The Famous Socialite Winston Churchill May Have Had An Affair With

Winston Churchill, the famed British prime minister who led his country through some of its most turbulent periods, including World War II, was known to be fiercely devoted to his wife, Clementine. Though some of his attitudes and actions in his day may not stand the test of time when viewed through the lens of modern ideas, he was never suspected, during his lifetime, of being a philanderer.

However, in 2018, as Time reported, researchers claimed that they had evidence that Churchill carried on an extramarital affair with a friend, a down-on-her-luck British socialite named Doris Castlerosse.

Specifically, historians Richard Toye and Warren Dockter provided audiotape of Churchill's former private secretary, Jock Colville, speaking in 1985, supposedly claiming that his former boss had carried on an affair with Castlerosse.

"[Churchill] certainly had an affair, a brief affair with ... Lady Castlerosse as I think she was called. ... Doris Castlerosse, yes that's right," Colville had said.

Here is what is known, suspected, and implied about the socialite Winston Churchill may have had an affair with.

Doris Castelrosse married into the British aristocracy

As The History Press reported, the future Viscountess Castlerosse was born Doris Delevigne in 1900. If that name sounds familiar, it should: she is the great-aunt of models Poppy and Cara Delevigne, according to The Guardian.

Doris was born into rather humble origins for a future member of the British gentry.
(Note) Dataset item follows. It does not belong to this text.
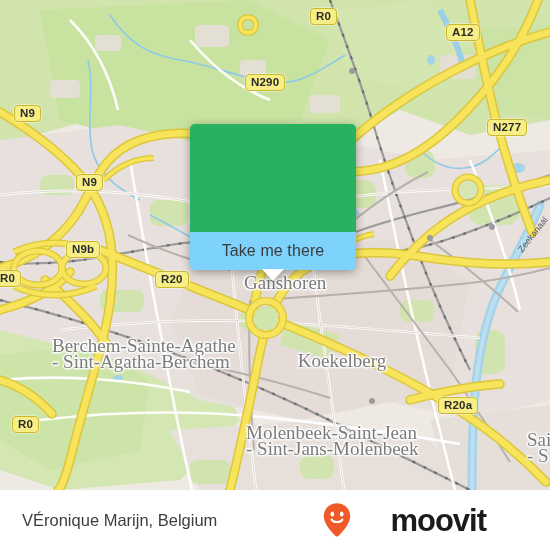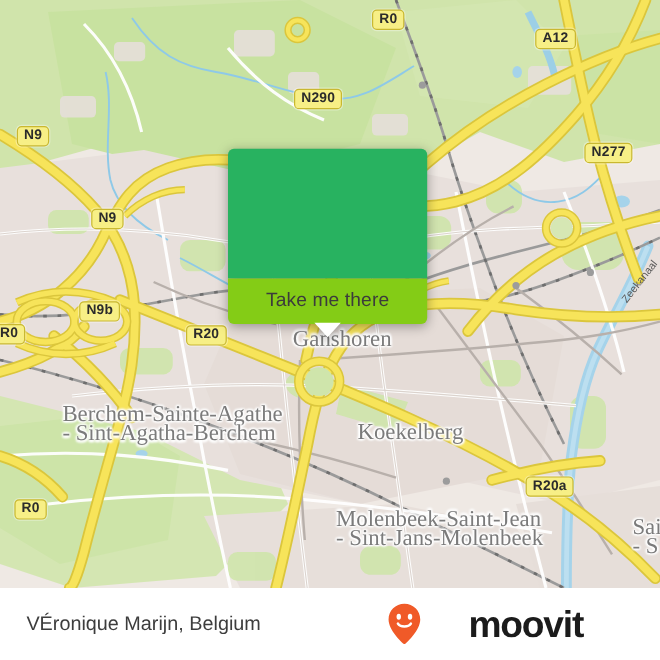"N9b" div.shield { top: 251px -> 241px }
Her mother was a homemaker, her father a clothing retailer. But as World War I ramped up, Doris and millions of British women like her saw a way out of their rather limited lives and started looking for adventure.

Eventually, she befriended another young woman with adventure on her mind: Gertrude Lawrence, who was herself the mistress of a prominent British officer. The two women caroused around London, enjoying the finer things in life and, in the process, bedding wealthy men.

When she was 28 years old, she married Valentine Browne, who was known socially by his title of Viscount Castlerosse. Though now married, that didn't stop the newly minted viscountess from continuing to have affairs, including one with Winston Churchill's son Randolph Churchill, according to The Telegraph.

Doris Castlerosse vacationed with Winston Churchill and was the subject of his paintings

For a period of time in the 1930s, Winston Churchill was not working in the British government — a period historians refer to as his "wilderness years." During that time, he would often vacation on the French Riviera, at the home of American actress Maxine Elliot. Castlerosse was known to spend time there as well, according to Time.

During their mutual vacations, Churchill would sometimes paint the Viscountess; according to The Guardian he painted at least two portraits of her. It bears noting that Churchill painted several women, including at least one of his wife, according to The Independent.

When they weren't vacationing together in the south of France, they were carrying on back in London, said Castlerosse's niece, Caroline Delevingne.

"My mother had many stories to tell about [the affair] when they stayed in my aunt's house in Berkeley Square. When Winston was coming to visit her, the staff were all given the day off," she said.

However, Churchill reportedly ended the affair not long after, and the couple went their separate ways.

Churchill might have smuggled his alleged mistress out of the United States

In 1942, according to Time, Churchill made a visit to the United States. Ostensibly, the reason for his visit was to meet with President Franklin Delano Roosevelt, in order to secure U.S. cooperation in British efforts to repel Nazi Germany.

However, there was another matter that required his attention as well. Castlerosse, now aging and running out of money, had come to the States hoping to reverse her fortunes, according to The Mitford Society. Her plan having failed, she was stuck on the wrong side of the Atlantic Ocean and desperate to return to Old Blighty — something that was extraordinarily difficult to pull off while a war was raging.

Churchill, however, allegedly pulled strings to get his purported former lover onto a flight back to London. What's more, she apparently had in her possession one of Churchill's portraits of her, a piece of art that, if brought to light, could end Churchill's social standing, marriage, career, and could even jeopardize the war effort.

Fortunately for the prime minister, the painting wasn't found until after Castlerosse had died, after which one of Churchill's men retrieved it before it could be discovered.

Castlerosse died broke and alone

According to The Telegraph, once Castlerosse returned from the States, her former husband, Viscount Castlerosse, tried to make another go of things in their relationship, only to be rebuffed.

In December 1942, a few months after Winston Churchill successfully secured her return to England, Doris took her own life, according to The Independent, reportedly despondent over her age and her lack of social status. She was also reportedly heavily in debt at the time.

Meanwhile, her alleged affair with Churchill was only a couple of chapters in a well-traveled and well-lived, though short, life. According to The History Press, Castleroose had slept her way across Europe in her quest for fun, status, and money, bedding men and befriending (and possibly bedding) women.

She once said of her lifestyle, which at the time had included traveling the world with a wealthy female companion who lavished gifts upon her, that it beat working.

"I much prefer the life I am leading. Takes half the effort and earns twice the money," she reportedly said.